DATA FOR THIS TASK
◆ ◆ ◆ ◆

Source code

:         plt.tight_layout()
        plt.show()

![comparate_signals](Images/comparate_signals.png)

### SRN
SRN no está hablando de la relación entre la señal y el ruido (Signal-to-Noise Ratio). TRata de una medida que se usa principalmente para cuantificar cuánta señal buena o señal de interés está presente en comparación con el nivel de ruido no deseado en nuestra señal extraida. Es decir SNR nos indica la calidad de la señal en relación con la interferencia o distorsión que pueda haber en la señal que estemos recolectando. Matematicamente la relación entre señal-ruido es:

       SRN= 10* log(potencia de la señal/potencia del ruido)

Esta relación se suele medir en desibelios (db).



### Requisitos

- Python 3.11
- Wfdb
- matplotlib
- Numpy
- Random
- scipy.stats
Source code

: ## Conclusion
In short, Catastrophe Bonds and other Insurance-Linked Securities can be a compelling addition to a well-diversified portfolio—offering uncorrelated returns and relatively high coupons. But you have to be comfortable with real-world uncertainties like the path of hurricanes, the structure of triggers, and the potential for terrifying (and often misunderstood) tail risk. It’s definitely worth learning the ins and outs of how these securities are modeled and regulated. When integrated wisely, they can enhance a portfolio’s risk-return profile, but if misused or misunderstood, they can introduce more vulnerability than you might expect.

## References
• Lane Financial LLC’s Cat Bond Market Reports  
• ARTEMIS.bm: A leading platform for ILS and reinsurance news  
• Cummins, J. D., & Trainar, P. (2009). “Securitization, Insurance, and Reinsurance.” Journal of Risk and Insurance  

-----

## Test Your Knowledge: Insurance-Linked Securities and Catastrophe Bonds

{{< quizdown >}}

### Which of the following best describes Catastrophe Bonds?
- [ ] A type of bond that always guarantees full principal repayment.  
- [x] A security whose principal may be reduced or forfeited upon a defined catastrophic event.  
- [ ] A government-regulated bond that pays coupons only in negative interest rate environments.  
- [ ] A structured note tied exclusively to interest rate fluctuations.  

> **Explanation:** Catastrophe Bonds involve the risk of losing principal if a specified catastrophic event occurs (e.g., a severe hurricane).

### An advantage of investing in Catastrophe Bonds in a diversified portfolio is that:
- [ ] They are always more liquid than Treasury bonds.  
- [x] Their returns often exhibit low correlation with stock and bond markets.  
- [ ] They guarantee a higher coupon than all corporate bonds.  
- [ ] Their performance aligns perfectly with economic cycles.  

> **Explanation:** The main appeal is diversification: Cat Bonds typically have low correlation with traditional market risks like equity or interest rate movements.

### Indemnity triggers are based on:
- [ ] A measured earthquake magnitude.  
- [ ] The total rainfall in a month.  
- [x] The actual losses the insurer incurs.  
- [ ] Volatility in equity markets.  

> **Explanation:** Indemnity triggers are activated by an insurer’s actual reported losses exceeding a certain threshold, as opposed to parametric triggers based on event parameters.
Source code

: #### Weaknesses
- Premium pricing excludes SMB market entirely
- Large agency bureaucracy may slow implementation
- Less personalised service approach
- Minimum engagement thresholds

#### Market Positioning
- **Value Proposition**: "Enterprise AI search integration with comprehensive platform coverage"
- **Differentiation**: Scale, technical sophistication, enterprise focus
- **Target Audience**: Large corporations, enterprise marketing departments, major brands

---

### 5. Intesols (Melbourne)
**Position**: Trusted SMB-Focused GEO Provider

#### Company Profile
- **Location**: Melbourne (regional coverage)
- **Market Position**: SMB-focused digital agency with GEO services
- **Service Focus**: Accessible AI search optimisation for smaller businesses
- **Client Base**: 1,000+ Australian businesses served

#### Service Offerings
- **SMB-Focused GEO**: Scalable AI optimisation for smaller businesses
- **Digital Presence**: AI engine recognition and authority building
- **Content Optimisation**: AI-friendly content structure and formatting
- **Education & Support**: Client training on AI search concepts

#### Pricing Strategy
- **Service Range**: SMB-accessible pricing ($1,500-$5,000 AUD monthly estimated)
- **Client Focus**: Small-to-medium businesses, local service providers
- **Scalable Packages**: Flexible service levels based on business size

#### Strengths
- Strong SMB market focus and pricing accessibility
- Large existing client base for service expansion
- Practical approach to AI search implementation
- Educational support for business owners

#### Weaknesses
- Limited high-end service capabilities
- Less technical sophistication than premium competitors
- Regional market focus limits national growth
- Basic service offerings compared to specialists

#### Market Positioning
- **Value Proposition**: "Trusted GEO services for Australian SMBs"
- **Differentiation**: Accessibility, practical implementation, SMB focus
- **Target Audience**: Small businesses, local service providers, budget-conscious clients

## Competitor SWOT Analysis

◆ ◆ ◆ ◆

The records shown above are to be retyped exactly, with none omitted.

Source code

:         plt.tight_layout()
        plt.show()

![comparate_signals](Images/comparate_signals.png)

### SRN
SRN no está hablando de la relación entre la señal y el ruido (Signal-to-Noise Ratio). TRata de una medida que se usa principalmente para cuantificar cuánta señal buena o señal de interés está presente en comparación con el nivel de ruido no deseado en nuestra señal extraida. Es decir SNR nos indica la calidad de la señal en relación con la interferencia o distorsión que pueda haber en la señal que estemos recolectando. Matematicamente la relación entre señal-ruido es:

       SRN= 10* log(potencia de la señal/potencia del ruido)

Esta relación se suele medir en desibelios (db).



### Requisitos

- Python 3.11
- Wfdb
- matplotlib
- Numpy
- Random
- scipy.stats
Source code

: ## Conclusion
In short, Catastrophe Bonds and other Insurance-Linked Securities can be a compelling addition to a well-diversified portfolio—offering uncorrelated returns and relatively high coupons. But you have to be comfortable with real-world uncertainties like the path of hurricanes, the structure of triggers, and the potential for terrifying (and often misunderstood) tail risk. It’s definitely worth learning the ins and outs of how these securities are modeled and regulated. When integrated wisely, they can enhance a portfolio’s risk-return profile, but if misused or misunderstood, they can introduce more vulnerability than you might expect.

## References
• Lane Financial LLC’s Cat Bond Market Reports  
• ARTEMIS.bm: A leading platform for ILS and reinsurance news  
• Cummins, J. D., & Trainar, P. (2009). “Securitization, Insurance, and Reinsurance.” Journal of Risk and Insurance  

-----

## Test Your Knowledge: Insurance-Linked Securities and Catastrophe Bonds

{{< quizdown >}}

### Which of the following best describes Catastrophe Bonds?
- [ ] A type of bond that always guarantees full principal repayment.  
- [x] A security whose principal may be reduced or forfeited upon a defined catastrophic event.  
- [ ] A government-regulated bond that pays coupons only in negative interest rate environments.  
- [ ] A structured note tied exclusively to interest rate fluctuations.  

> **Explanation:** Catastrophe Bonds involve the risk of losing principal if a specified catastrophic event occurs (e.g., a severe hurricane).

### An advantage of investing in Catastrophe Bonds in a diversified portfolio is that:
- [ ] They are always more liquid than Treasury bonds.  
- [x] Their returns often exhibit low correlation with stock and bond markets.  
- [ ] They guarantee a higher coupon than all corporate bonds.  
- [ ] Their performance aligns perfectly with economic cycles.  

> **Explanation:** The main appeal is diversification: Cat Bonds typically have low correlation with traditional market risks like equity or interest rate movements.

### Indemnity triggers are based on:
- [ ] A measured earthquake magnitude.  
- [ ] The total rainfall in a month.  
- [x] The actual losses the insurer incurs.  
- [ ] Volatility in equity markets.  

> **Explanation:** Indemnity triggers are activated by an insurer’s actual reported losses exceeding a certain threshold, as opposed to parametric triggers based on event parameters.
Source code

: #### Weaknesses
- Premium pricing excludes SMB market entirely
- Large agency bureaucracy may slow implementation
- Less personalised service approach
- Minimum engagement thresholds

#### Market Positioning
- **Value Proposition**: "Enterprise AI search integration with comprehensive platform coverage"
- **Differentiation**: Scale, technical sophistication, enterprise focus
- **Target Audience**: Large corporations, enterprise marketing departments, major brands

---

### 5. Intesols (Melbourne)
**Position**: Trusted SMB-Focused GEO Provider

#### Company Profile
- **Location**: Melbourne (regional coverage)
- **Market Position**: SMB-focused digital agency with GEO services
- **Service Focus**: Accessible AI search optimisation for smaller businesses
- **Client Base**: 1,000+ Australian businesses served

#### Service Offerings
- **SMB-Focused GEO**: Scalable AI optimisation for smaller businesses
- **Digital Presence**: AI engine recognition and authority building
- **Content Optimisation**: AI-friendly content structure and formatting
- **Education & Support**: Client training on AI search concepts

#### Pricing Strategy
- **Service Range**: SMB-accessible pricing ($1,500-$5,000 AUD monthly estimated)
- **Client Focus**: Small-to-medium businesses, local service providers
- **Scalable Packages**: Flexible service levels based on business size

#### Strengths
- Strong SMB market focus and pricing accessibility
- Large existing client base for service expansion
- Practical approach to AI search implementation
- Educational support for business owners

#### Weaknesses
- Limited high-end service capabilities
- Less technical sophistication than premium competitors
- Regional market focus limits national growth
- Basic service offerings compared to specialists

#### Market Positioning
- **Value Proposition**: "Trusted GEO services for Australian SMBs"
- **Differentiation**: Accessibility, practical implementation, SMB focus
- **Target Audience**: Small businesses, local service providers, budget-conscious clients

## Competitor SWOT Analysis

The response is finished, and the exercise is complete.